By Rob Mitchum // January 5, 2018
The development of ultra-intense lasers delivering the same power as the entire U.S. power grid has enabled the study of cosmic phenomena such as supernovae and black holes in earthbound laboratories. Now, a new method developed by computational astrophysicists at the University of Chicago allows scientists to analyze a key characteristic of these events: their powerful and complex magnetic fields.
In the field of high-energy density physics, or HEDP, scientists study a wide range of astrophysical objects—stars, supermassive black holes at the center of galaxies and galaxy clusters—with laboratory experiments as small as a penny and lasting only a few billionths of a second. By focusing powerful lasers on a carefully designed target, researchers can produce plasmas that reproduce conditions observed by astronomers in our sun and distant galaxies.
Planning these complex and expensive experiments requires large-scale, high-fidelity computer simulation beforehand. Since 2012, the Flash Center for Computational Science of the Department of Astronomy & Astrophysics at UChicago has provided the leading open computer code, called FLASH, for these HEDP simulations, enabling researchers to fine-tune experiments and develop analysis methods before execution at sites such as the National Ignition Facility at Lawrence Livermore National Laboratory or the OMEGA Laser Facility in Rochester, N.Y.
“As soon as FLASH became available, there was kind of a stampede to use it to design experiments,” said Petros Tzeferacos, research assistant professor of astronomy and astrophysics and associate director of the Flash Center.
During these experiments, laser probe beams can provide researchers with information about the density and temperature of the plasma. But a key measurement, the magnetic field, has remained elusive. To try and tease out magnetic field measurements from extreme plasma conditions, scientists at MIT developed an experimental diagnostic technique that uses charged particles instead, called proton radiography.
In a new paper for the journal Review of Scientific Instruments, Flash Center scientists Carlo Graziani, Donald Lamb and Tzeferacos, with MIT’s Chikang Li, describe a new method for acquiring quantitative, high-resolution information about these magnetic fields. Their discovery, refined using FLASH simulations and real experimental results, opens new doors for understanding cosmic phenomena.
“We chose to go after experiments motivated by astrophysics where magnetic fields were important,” said Lamb, the Robert A. Millikan Distinguished Service Professor Emeritus in Astronomy & Astrophysics and director of the Flash Center. “The creation of the code plus the need to try to figure out how to understand what magnetic fields are created caused us to build this software, that can for the first time quantitatively reconstruct the shape and strength of the magnetic field.”
In proton radiography, energetic protons are shot through the magnetized plasma towards a detector on the other side. As the protons pass through the magnetic field, they are deflected from their path, forming a complex pattern on the detector. These patterns were difficult to interpret, and previous methods could only make general statements about the field’s properties.
“Magnetic fields play important roles in essentially almost every astrophysical phenomena. If you aren’t able to actually look at what’s happening, or study them, you’re missing a key part of almost every astrophysical object or process that you’re interested in,” said Tzeferacos.
By conducting simulated experiments with known magnetic fields, the Flash Center team constructed an algorithm that can reconstruct the field from the proton radiograph pattern.
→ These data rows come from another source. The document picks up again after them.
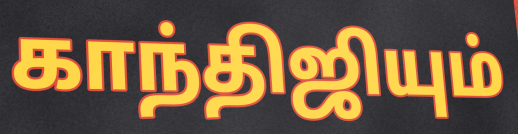
காந்திஜியும்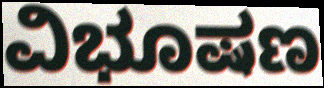
ವಿಭೂಷಣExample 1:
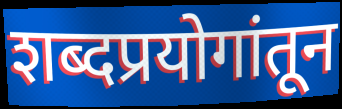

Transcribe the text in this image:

शब्दप्रयोगांतून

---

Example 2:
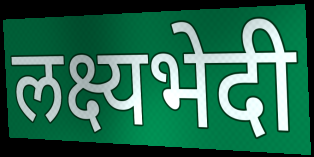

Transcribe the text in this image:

लक्ष्यभेदी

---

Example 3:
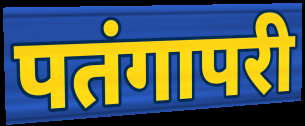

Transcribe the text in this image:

पतंगापरी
Once calibrated computationally, the method was applied to experimental data collected at laser facilities, revealing new insights about astrophysical events.
The combination of the FLASH code, the development of the proton radiography diagnostic, and the ability to reconstruct magnetic fields from the experimental data, are revolutionizing laboratory plasma astrophysics and HEDP. “The availability of these tools has caused the number of HEDP experiments that study magnetic fields to skyrocket,” said Lamb.
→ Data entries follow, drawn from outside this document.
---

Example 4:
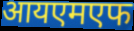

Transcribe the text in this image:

आयएमएफ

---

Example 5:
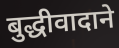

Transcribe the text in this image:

बुद्धीवादानेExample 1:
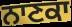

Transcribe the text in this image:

ਨਾਣਕਾ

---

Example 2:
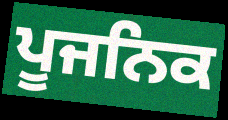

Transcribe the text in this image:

ਪੂਜਨਿਕ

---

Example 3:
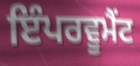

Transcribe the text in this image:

ਇੰਪਰਵੂਮੈਂਟ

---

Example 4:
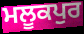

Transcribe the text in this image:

ਮਲੂਕਪੁਰ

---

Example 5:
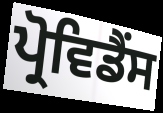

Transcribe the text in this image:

ਪ੍ਰੋਵਿਡੈਂਸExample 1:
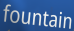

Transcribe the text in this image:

fountain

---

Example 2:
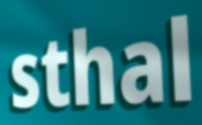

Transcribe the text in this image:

sthal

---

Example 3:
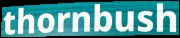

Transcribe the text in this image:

thornbush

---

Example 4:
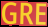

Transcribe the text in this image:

GRE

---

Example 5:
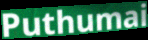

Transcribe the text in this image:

Puthumai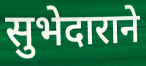
सुभेदाराने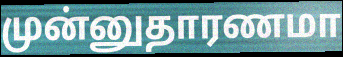
முன்னுதாரணமா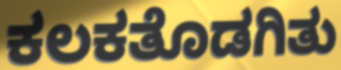
ಕಲಕತೊಡಗಿತು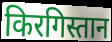
किरगिस्तान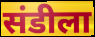
संडीला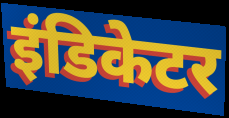
इंडिकेटर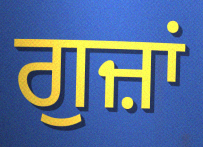
ਗੁਜ਼ਾਂ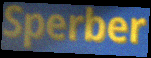
Sperber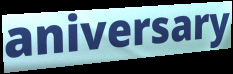
aniversary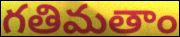
గతిమతాం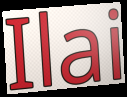
Ilai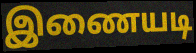
இணையடி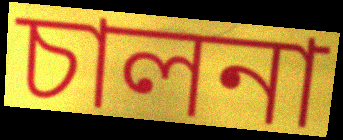
চালনা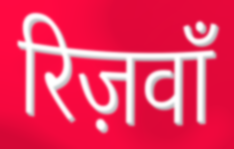
रिज़वाँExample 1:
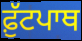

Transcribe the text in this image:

ਫ਼ੁੱਟਪਾਥ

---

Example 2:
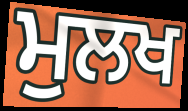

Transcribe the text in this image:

ਮੁਲਖ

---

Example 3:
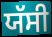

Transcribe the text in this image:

ਯੱਸੀ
The new software for magnetic field reconstruction, called PRaLine, will be shared with the community both as part of the next FLASH code release and as a separate component available on GitHub. Lamb and Tzeferacos said they expect it to be used for studying many astrophysics topics, such as the annihilation of magnetic fields in the solar corona; astrophysical jets produced by young stellar objects, the Crab Nebula pulsar, and the supermassive black holes at the center of galaxies; and the amplification of magnetic fields and acceleration of cosmic rays by shocks in supernova remnants.
“The types of experiments HEDP scientists perform now are very diverse,” said Tzeferacos. “FLASH contributed to this diversity, because it enables you to think outside the box, try different simulations of different configurations, and see what plasma conditions you are able to achieve.”
The paper, “Inferring Morphology and Strength of Magnetic Fields From Proton Radiographs,” was published online by Review of Scientific Instruments. The work was funded by grants from the U.S. Department of Energy and the National Science Foundation.